▸ Given passage
---

Though the company’s
services will continue for the time being and the charges will be paid, the
company was put on notice by the commission that the future of its contract is
in doubt.

If so, that’s another one
that can be chalked up to the 14th and 15th commissioners.

The annual round
of politically tinged Christmas parties – er, make that “holiday gatherings” –
crested Monday night with a party hosted by 9th District U.S. Rep.
Harold Ford Jr
. at Felicia Suzanne’s restaurant on Monroe.

Ford’s event followed a
series of other seasonal gatherings by prominent politicians, and it coincided
with a fresh burst of national media publicity – this time from The New
Republic
, which, in its latest edition, touted Ford’s Senate prospects and
simultaneously wrote off the presidential ambitions of retiring Senate Majority
Leader Bill Frist, the Republican whose seat Ford hopes to win next
year.

Rep. Ford has run into one
fund-raising snafu of late and one fund-raising bonanza. On balance, he’s come
out ahead.

The setback came late last
month when a major fund-raising event scheduled for San Francisco had to be
canceled because of the discovery by Mayor Gavin Newsom, a co-sponsor, of Ford’s
vote last year for a constitutional amendment restricting marriage to
heterosexuals.

Ford’s vote was a red flag
to gay activists in San Francisco and a potential embarrassment to Newsom
because of constituent concerns by the mayor, who personally conducted a number
of gay marriages last year before court rulings foreclosed that option.

Last week, however, the
Memphis congressman had some high-profile help on the other coast. Former
president Bill Clinton was the headliner in a fund-raising event for Ford
in New York, raising $300,000 for Ford’s Senate campaign.

Ford’s penchant for
out-of-state fund-raisers became a campaign issue last week when one of three
Republican contenders for the Senate, former Chattanooga mayor Bob Corker,
attacked the congressman for obtaining what Corker said was too high a
percentage of his campaign funds from non-Tennessee sources.

---

▸ What needs to be done
Print the passage on Harold Ford Jr.'s Senate campaign above in full, word for word. The material that follows comes from a separate source and is unrelated to the passage on Harold Ford Jr.'s Senate campaign.

▸ Source information
---

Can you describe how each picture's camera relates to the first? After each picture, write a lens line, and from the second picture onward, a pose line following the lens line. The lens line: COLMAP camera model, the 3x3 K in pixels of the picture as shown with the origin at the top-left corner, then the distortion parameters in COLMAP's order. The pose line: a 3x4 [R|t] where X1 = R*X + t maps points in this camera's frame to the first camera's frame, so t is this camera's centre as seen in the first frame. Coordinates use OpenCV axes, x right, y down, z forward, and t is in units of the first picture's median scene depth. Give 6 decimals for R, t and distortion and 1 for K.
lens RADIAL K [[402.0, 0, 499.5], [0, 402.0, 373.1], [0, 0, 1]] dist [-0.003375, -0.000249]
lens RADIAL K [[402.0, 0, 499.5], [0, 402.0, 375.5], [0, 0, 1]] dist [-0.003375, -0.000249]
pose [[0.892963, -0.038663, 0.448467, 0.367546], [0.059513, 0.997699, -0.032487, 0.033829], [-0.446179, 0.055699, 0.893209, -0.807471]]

---

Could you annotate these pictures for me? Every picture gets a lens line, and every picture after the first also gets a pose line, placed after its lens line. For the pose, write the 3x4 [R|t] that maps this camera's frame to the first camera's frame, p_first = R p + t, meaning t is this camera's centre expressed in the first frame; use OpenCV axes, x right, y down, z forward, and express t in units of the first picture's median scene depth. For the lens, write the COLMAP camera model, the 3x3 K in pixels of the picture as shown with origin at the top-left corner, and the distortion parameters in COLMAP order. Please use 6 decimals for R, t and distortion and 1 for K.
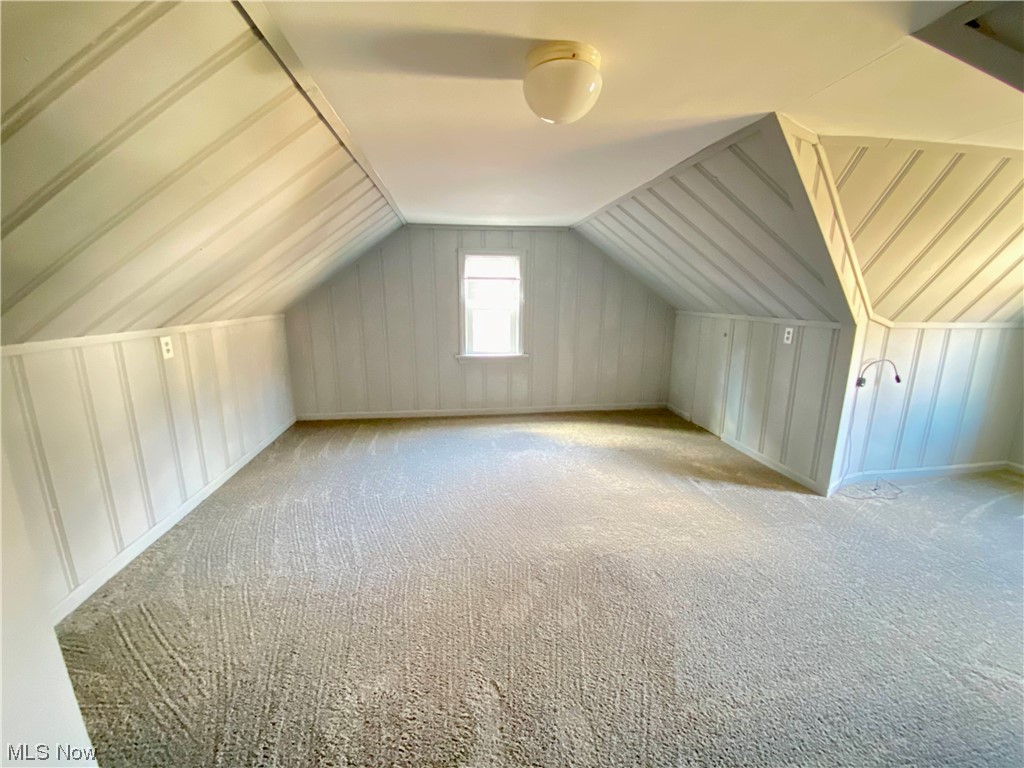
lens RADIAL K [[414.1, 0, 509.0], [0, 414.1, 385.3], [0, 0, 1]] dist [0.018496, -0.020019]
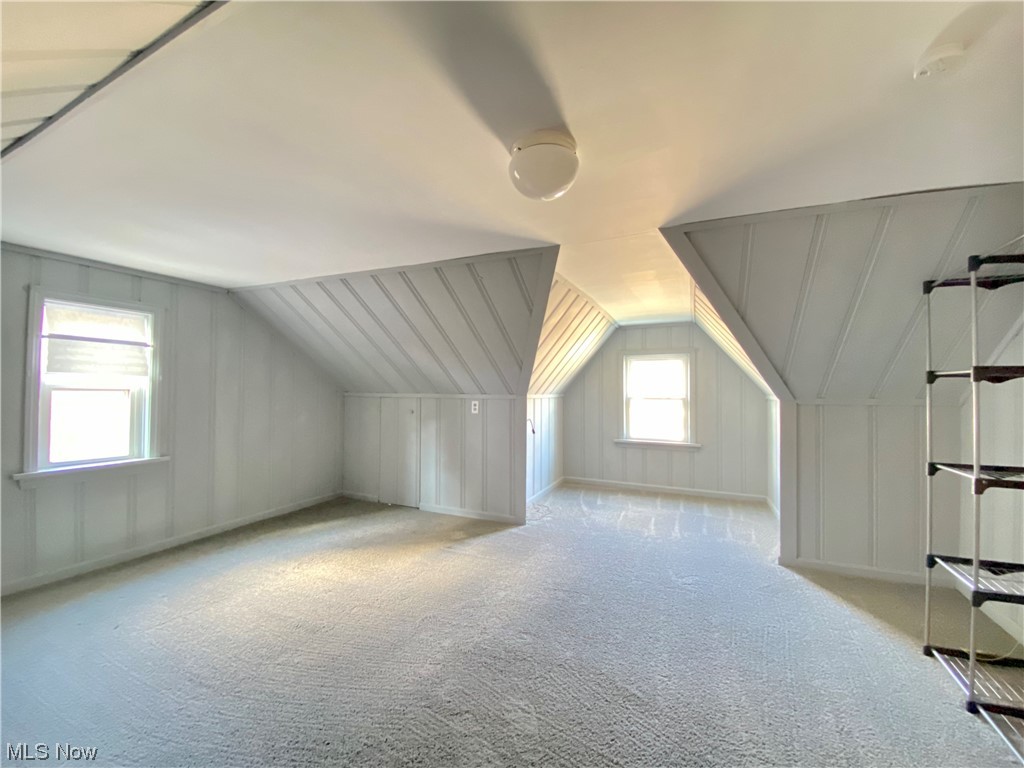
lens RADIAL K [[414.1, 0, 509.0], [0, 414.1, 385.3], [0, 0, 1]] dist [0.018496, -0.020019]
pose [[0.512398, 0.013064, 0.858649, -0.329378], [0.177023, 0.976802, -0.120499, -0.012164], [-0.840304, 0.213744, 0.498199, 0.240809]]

---

▸ Result of this exercise
Though the company’s
services will continue for the time being and the charges will be paid, the
company was put on notice by the commission that the future of its contract is
in doubt.

If so, that’s another one
that can be chalked up to the 14th and 15th commissioners.

The annual round
of politically tinged Christmas parties – er, make that “holiday gatherings” –
crested Monday night with a party hosted by 9th District U.S. Rep.
Harold Ford Jr
. at Felicia Suzanne’s restaurant on Monroe.

Ford’s event followed a
series of other seasonal gatherings by prominent politicians, and it coincided
with a fresh burst of national media publicity – this time from The New
Republic
, which, in its latest edition, touted Ford’s Senate prospects and
simultaneously wrote off the presidential ambitions of retiring Senate Majority
Leader Bill Frist, the Republican whose seat Ford hopes to win next
year.

Rep. Ford has run into one
fund-raising snafu of late and one fund-raising bonanza. On balance, he’s come
out ahead.

The setback came late last
month when a major fund-raising event scheduled for San Francisco had to be
canceled because of the discovery by Mayor Gavin Newsom, a co-sponsor, of Ford’s
vote last year for a constitutional amendment restricting marriage to
heterosexuals.

Ford’s vote was a red flag
to gay activists in San Francisco and a potential embarrassment to Newsom
because of constituent concerns by the mayor, who personally conducted a number
of gay marriages last year before court rulings foreclosed that option.

Last week, however, the
Memphis congressman had some high-profile help on the other coast. Former
president Bill Clinton was the headliner in a fund-raising event for Ford
in New York, raising $300,000 for Ford’s Senate campaign.

Ford’s penchant for
out-of-state fund-raisers became a campaign issue last week when one of three
Republican contenders for the Senate, former Chattanooga mayor Bob Corker,
attacked the congressman for obtaining what Corker said was too high a
percentage of his campaign funds from non-Tennessee sources.